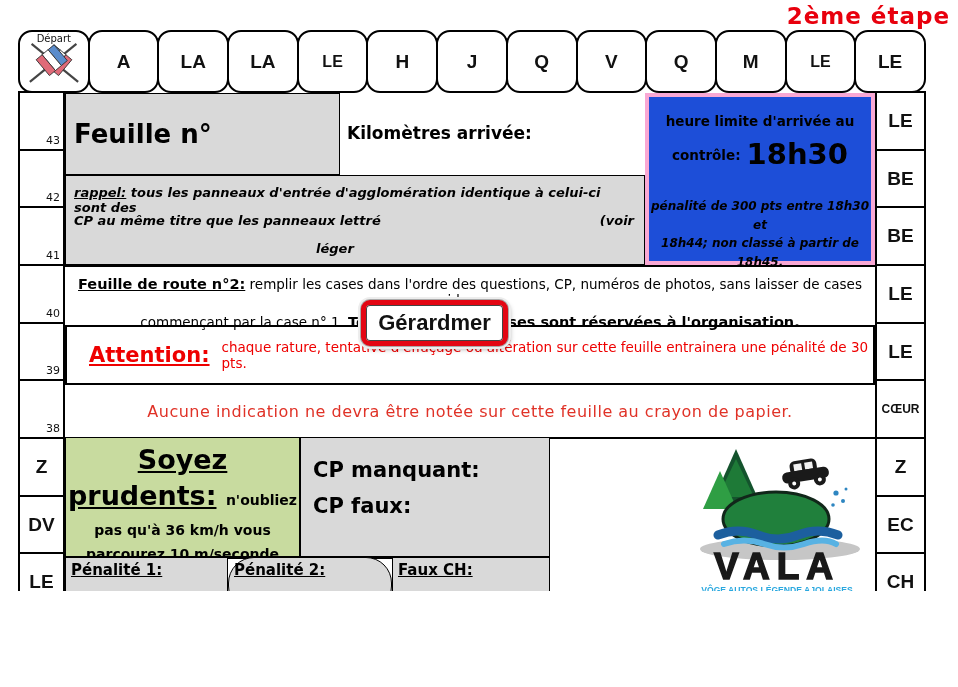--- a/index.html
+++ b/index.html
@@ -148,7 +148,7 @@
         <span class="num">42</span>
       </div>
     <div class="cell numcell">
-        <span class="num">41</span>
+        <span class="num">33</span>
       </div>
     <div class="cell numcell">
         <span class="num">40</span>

======

• _WORK TASK_
Copy out each line in the listing that has the word "class".

• _TASK SOLUTION_
         <span class="num">42</span>
     <div class="cell numcell">
-        <span class="num">41</span>
+        <span class="num">33</span>
     <div class="cell numcell">
         <span class="num">40</span>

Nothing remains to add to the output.